(Data excerpts)

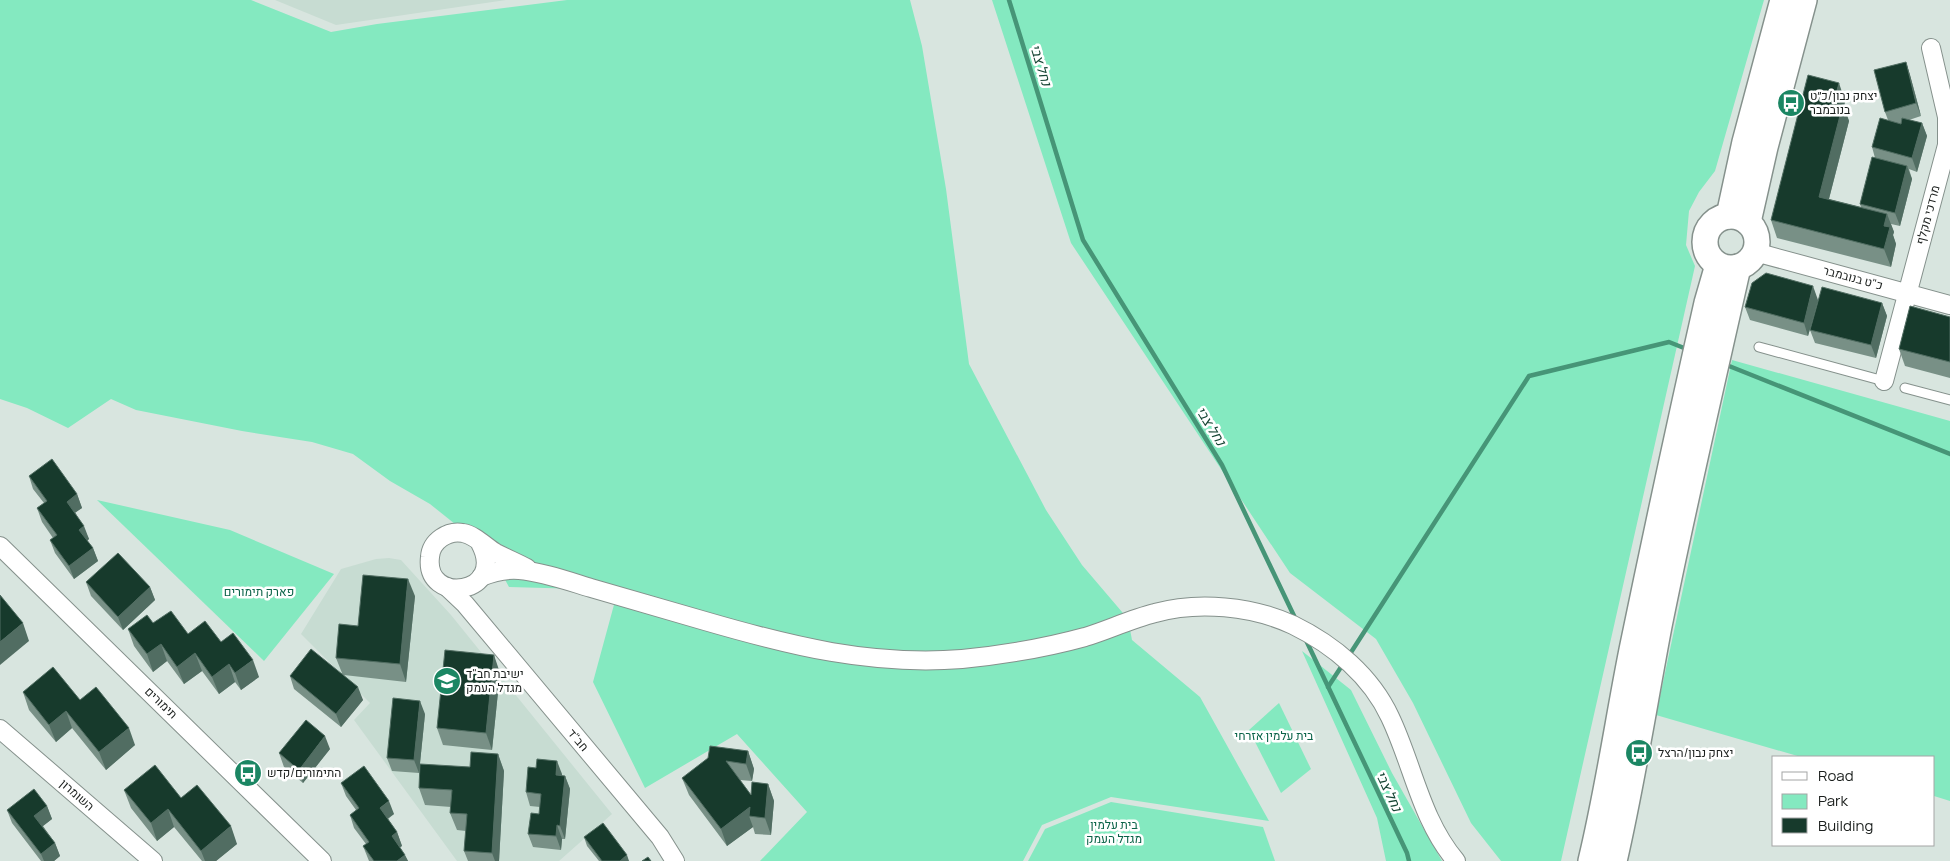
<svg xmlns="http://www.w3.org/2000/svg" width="1950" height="861" viewBox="0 0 1950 861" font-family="Manrope,Heebo,sans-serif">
  <rect width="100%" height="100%" fill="#d8e5df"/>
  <g fill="#c7dcd2">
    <path d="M275 0H506L336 25Z"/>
    <path d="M389 558 401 560 451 615 612 814 559 861H457L354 720 370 703 301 634 341 569 376 559Z"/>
  </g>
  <g fill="#84e9c0">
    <path d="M0 0H251L331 32 377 24 567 0H910L922 46 946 189 969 364 1046 510 1082 565 1128 619 1132 640 1200 697 1269 821 1111 797 1042 825 1023 861H760L807 812 737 734 645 788 593 682 618 590 509 587 490 552 430 504 390 481 353 454 312 442 242 431 136 410 111 399 68 428 27 408 0 399Z"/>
    <path d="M992 0H1764L1715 171 1699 192 1689 211 1686 245 1695 266 1561 861H1501L1471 823 1413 703 1376 639 1290 573 1071 243Z"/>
    <path d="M1732 360 1950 421V801L1934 796V757H1801L1656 715Z"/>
    <path d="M97 500 230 530 334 574 264 661Z"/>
    <path d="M1302 651 1351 690 1392 773 1442 861H1386L1377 818Z"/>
    <path d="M1279 703 1311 769 1281 793 1249 730Z"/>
    <path d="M1111 802 1263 827 1275 861H1028L1045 829Z"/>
  </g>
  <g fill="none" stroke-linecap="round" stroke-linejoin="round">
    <g stroke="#469577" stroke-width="4.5">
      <path d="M1009 0 1083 240 1222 465 1296 620"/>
      <path d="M1724 364 1950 454"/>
      <path d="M1305 638 1407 853 1409 861"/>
      <path d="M1348 657 1529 376 1669 342 1689 350"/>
      <path d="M1328 687 1343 664"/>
    </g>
    <g stroke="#85918c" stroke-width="11">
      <g id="lane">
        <path d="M1759 347 1884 381"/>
        <path d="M1905 388 1950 400"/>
      </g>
    </g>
    <g stroke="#85918c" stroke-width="20">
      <g id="street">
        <path d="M1755 252 1950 305"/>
        <path d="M1884 381 1947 145V117L1931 48"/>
        <path d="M480 543C508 595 424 606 430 557 431 541 448 530 463 533 475 535 486 547 496 553 506 558 517 563 527 568"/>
        <path d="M0 546 322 861"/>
        <path d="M481 577C493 572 506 569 519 570 543 572 568 581 591 588 629 599 667 610 705 621 791 646 871 666 962 659 1003 655 1045 648 1085 637 1108 630 1131 619 1155 613 1198 601 1252 606 1293 625 1334 645 1371 676 1390 717 1413 765 1421 820 1456 861"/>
        <path d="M447 587 465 604 660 837 675 861"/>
        <path d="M0 729 153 861"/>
      </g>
    </g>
    <g stroke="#85918c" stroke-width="28">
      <g id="secondary">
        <path d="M1729 216 1745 142 1783 0"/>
        <circle cx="1731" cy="242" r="26"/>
        <path d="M1748 222 1765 147 1804 0"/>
        <path d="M1591 861C1608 791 1618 720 1632 650 1656 534 1681 418 1707 303L1718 265"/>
        <path d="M1614 861C1632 783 1644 705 1659 626 1683 506 1711 387 1738 267"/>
      </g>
    </g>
    <use href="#lane" stroke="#fff" stroke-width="9"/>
    <use href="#street" stroke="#fff" stroke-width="18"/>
    <use href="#secondary" stroke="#fff" stroke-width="25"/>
  </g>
  <g fill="#789086">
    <path d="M1906 62 1910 75 1921 116 1909 120 1922 123 1927 136 1917 172 1909 169 1912 179 1900 226 1891 224 1894 232 1893 235 1896 244 1891 267 1777 238 1771 220 1845 101 1844 107 1849 121 1829 199 1861 207 1860 204 1875 158 1872 147 1888 120 1885 112Z"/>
    <path d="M1818 300 1882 303 1887 316 1876 358 1815 343 1810 330 1818 302 1808 336 1750 320 1745 307Z"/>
    <path d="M1950 317V378L1905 366 1899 349Z"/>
    <path d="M29 476 77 494 82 508 75 512 89 539 87 541 93 548 98 561 74 579 55 553 50 540 53 538 42 522 37 508 44 503 33 489Z"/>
    <path d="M86 582 150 587 155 600 123 630 91 596Z"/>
    <path d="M415 596 406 682 344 675 363 700 341 727 294 689 290 676 342 673 336 658 358 626Z"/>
    <path d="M153 623 188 634 221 642 259 677 241 690 235 682 219 694 202 671 184 684 167 661 153 672 134 646 128 629Z"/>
    <path d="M500 673 492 750 443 745 437 728Z"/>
    <path d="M23 692 80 700 135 745 106 770 72 728 56 742 29 710Z"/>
    <path d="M425 714 419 773 392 771 387 758Z"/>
    <path d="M330 749 303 783 284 767 279 753Z"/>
    <path d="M748 751 754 769 752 781 740 780 751 795 768 784 774 801 771 835 755 834 753 827 727 846 689 795 682 778Z"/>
    <path d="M498 754 504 771 499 861H468L464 851 466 831 457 830 450 813 451 807 425 805 419 788 470 767Z"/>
    <path d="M562 774V776H565L570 789 565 839H562L561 850 533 847 528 834 539 814 540 807 530 806 526 792Z"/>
    <path d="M341 783 394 814 388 819 397 832 402 846 400 847 408 861H369L363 846 366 844 354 828 350 815 356 810 346 796Z"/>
    <path d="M124 790 181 798 237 844 216 861H202L174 827 157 841 131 808Z"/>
    <path d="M47 806 52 819 43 826 55 843 60 856 54 861H41L12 823 7 810Z"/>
    <path d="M584 837 629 861H599L587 846Z"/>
  </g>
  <g fill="#516d62">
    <path d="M1906 62 1910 75 1921 116 1916 103Z"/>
    <path d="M1839 83 1845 101 1844 107 1849 121 1825 214 1819 197 1834 102Z"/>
    <path d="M1922 123 1927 136 1917 172 1912 158Z"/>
    <path d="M1907 166 1912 179 1900 226 1895 213Z"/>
    <path d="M1887 214 1894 232 1893 235 1896 244 1891 267 1884 249V226Z"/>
    <path d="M1813 286 1818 300 1808 336 1804 323Z"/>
    <path d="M1882 303 1887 316 1876 358 1871 345Z"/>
    <path d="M77 494 82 508 72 515 67 502Z"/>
    <path d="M84 526 89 539 84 543 79 530Z"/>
    <path d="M93 548 98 561 74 579 69 566Z"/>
    <path d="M408 579 415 596 406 682 400 664Z"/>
    <path d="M150 587 155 600 123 630 118 617Z"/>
    <path d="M23 623 29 641 0 665V642Z"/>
    <path d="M161 644 167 661 153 672 147 654Z"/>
    <path d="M195 653 202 671 184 684 177 667Z"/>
    <path d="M494 655 500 673 492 750 486 733Z"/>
    <path d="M253 660 259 677 241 690 235 673Z"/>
    <path d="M229 664 235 682 219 694 212 677Z"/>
    <path d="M358 687 363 700 341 727 336 714Z"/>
    <path d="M420 701 425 714 419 773 414 760Z"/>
    <path d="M66 711 72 728 56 742 49 725Z"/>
    <path d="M129 728 135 745 106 770 99 752Z"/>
    <path d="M325 736 330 749 303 783 299 770Z"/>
    <path d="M748 751 754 769 752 781 746 764Z"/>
    <path d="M498 754 504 771 499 861H495L492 853Z"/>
    <path d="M557 761 562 774 561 788 556 775Z"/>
    <path d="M565 776 570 789 565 839 560 826Z"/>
    <path d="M768 784 774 801 771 835 765 818Z"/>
    <path d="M389 801 394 814 384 821 380 808Z"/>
    <path d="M47 806 52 819 39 829 34 816Z"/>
    <path d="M750 807 749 816 753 827 727 846 721 829Z"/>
    <path d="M168 809 174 827 157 841 151 823Z"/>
    <path d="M557 825 562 839 561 850 556 836Z"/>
    <path d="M231 826 237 844 216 861H205L201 851Z"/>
    <path d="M397 832 402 846 397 849 392 836Z"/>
    <path d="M55 843 60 856 54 861H44L41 854Z"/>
    <path d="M405 855 408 861H397Z"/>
    <path d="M627 855 629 861H620Z"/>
  </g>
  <g fill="#173a2c" stroke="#516d62">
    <path d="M1906 62 1916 103 1885 112 1874 70Z"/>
    <path d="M1808 75 1839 83 1834 102 1843 104 1819 197 1887 214 1884 226 1890 227 1884 249 1771 220Z"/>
    <path d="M1880 118 1901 124 1902 118 1922 123 1912 158 1872 147Z"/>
    <path d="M1872 157 1907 166 1895 213 1860 204Z"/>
    <path d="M1766 273 1813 286 1804 323 1745 307 1752 283Z"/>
    <path d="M1822 287 1882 303 1871 345 1810 330Z"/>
    <path d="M1910 306 1950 317V362L1899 349Z"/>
    <path d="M52 459 77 494 67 502 84 526 79 530 93 548 69 566 50 540 57 535 37 508 47 501 29 476Z"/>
    <path d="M118 553 150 587 118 617 86 582Z"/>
    <path d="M363 575 408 579 400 664 336 658 339 624 358 626Z"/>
    <path d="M0 595 23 623 0 642Z"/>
    <path d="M171 611 188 634 205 621 221 642 233 633 253 660 235 673 229 664 212 677 195 653 177 667 161 644 147 654 128 629 147 615 153 623Z"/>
    <path d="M311 649 358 687 336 714 290 676Z"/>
    <path d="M445 650 494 655 486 733 437 728Z"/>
    <path d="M53 667 80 700 96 687 129 728 99 752 66 711 49 725 23 692Z"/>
    <path d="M393 698 420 701 414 760 387 758Z"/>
    <path d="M306 720 325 736 299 770 279 753Z"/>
    <path d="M710 746 748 751 746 764 726 761 751 795 752 782 768 784 765 818 749 816 750 807 721 829 682 778 708 758Z"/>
    <path d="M471 752 498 754 492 853 464 851 467 814 450 813 452 790 419 788 420 764 470 767Z"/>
    <path d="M537 759 557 761 556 775 565 776 560 826 557 825 556 836 528 834 531 813 539 814 541 794 526 792 528 767 536 768Z"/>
    <path d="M155 765 181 798 197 785 231 826 201 851 168 809 151 823 124 790Z"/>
    <path d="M364 766 389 801 380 808 397 832 392 836 405 855 397 861H374L363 846 369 842 350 815 359 808 341 783Z"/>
    <path d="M34 789 47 806 34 816 55 843 41 854 7 810Z"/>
    <path d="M603 823 627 855 620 861H602L584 837Z"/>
    <path d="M648 857 651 861H642Z"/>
  </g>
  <defs>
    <g id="bus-disc" transform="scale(1.4375)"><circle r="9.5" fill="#1b8663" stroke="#fff"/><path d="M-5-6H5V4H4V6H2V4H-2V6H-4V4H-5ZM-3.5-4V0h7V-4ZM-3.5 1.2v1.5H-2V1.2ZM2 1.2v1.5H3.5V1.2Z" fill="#fff"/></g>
    <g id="school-disc" transform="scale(1.4375)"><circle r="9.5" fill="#1b8663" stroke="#fff"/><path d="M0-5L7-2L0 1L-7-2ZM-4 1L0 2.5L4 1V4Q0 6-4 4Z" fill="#fff"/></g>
  </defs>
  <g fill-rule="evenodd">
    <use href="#bus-disc" x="1791" y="103"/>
    <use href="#school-disc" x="447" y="681"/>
    <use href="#bus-disc" x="1639" y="753"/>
    <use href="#bus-disc" x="248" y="773"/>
  </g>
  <g text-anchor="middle" stroke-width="5" stroke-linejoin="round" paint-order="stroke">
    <g font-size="12" fill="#1b1f1d" stroke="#fff" text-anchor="start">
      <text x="1810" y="100">יצחק נבון/כ״ט<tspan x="1810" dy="14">בנובמבר</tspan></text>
      <text x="466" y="678">ישיבת חב"ד<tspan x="466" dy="14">מגדל העמק</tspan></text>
      <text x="1658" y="757">יצחק נבון/הרצל</text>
      <text x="267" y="777">התימורים/קדש</text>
    </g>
    <g font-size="12" fill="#1b1f1d" stroke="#fff">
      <text transform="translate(1928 215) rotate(-75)" y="4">מרדכי מקלף</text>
      <text transform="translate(1853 278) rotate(15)" y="4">כ"ט בנובמבר</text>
      <text transform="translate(161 703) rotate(44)" y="4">תימורים</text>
      <text transform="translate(578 740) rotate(50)" y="4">חב"ד</text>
      <text transform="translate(77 795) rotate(41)" y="4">השומרון</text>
    </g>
    <g font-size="12" fill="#0a6348" stroke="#fff">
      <text x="259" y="596">פארק תימורים</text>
      <text x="1274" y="740">בית עלמין אזרחי</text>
      <text x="1114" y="829">בית עלמין<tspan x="1114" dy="14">מגדל העמק</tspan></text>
    </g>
    <g font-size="14" font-style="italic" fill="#164534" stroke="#fff">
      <text transform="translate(1041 65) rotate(73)" y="5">נחל צבי</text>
      <text transform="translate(1211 426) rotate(58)" y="5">נחל צבי</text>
      <text transform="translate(1389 791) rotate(65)" y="5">נחל צבי</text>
    </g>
  </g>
  <rect x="1772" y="756" width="162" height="90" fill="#ffffff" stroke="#a4a5a5"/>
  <rect x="1782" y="772" width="25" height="8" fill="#ffffff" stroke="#a4a5a5"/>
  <text x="1818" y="781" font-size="15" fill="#1b1f1d">Road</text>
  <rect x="1782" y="794" width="25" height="15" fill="#84e9c0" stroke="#a4a5a5"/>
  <text x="1818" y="806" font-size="15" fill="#1b1f1d">Park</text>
  <rect x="1782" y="818" width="25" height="15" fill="#173a2c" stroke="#a4a5a5"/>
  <text x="1818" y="831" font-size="15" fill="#1b1f1d">Building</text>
</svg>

## TASK REQUIREMENTS
Copy out each line of the entries where the word "linejoin" is found.

## WRITTEN RESPONSE
  <g fill="none" stroke-linecap="round" stroke-linejoin="round">
  <g text-anchor="middle" stroke-width="5" stroke-linejoin="round" paint-order="stroke">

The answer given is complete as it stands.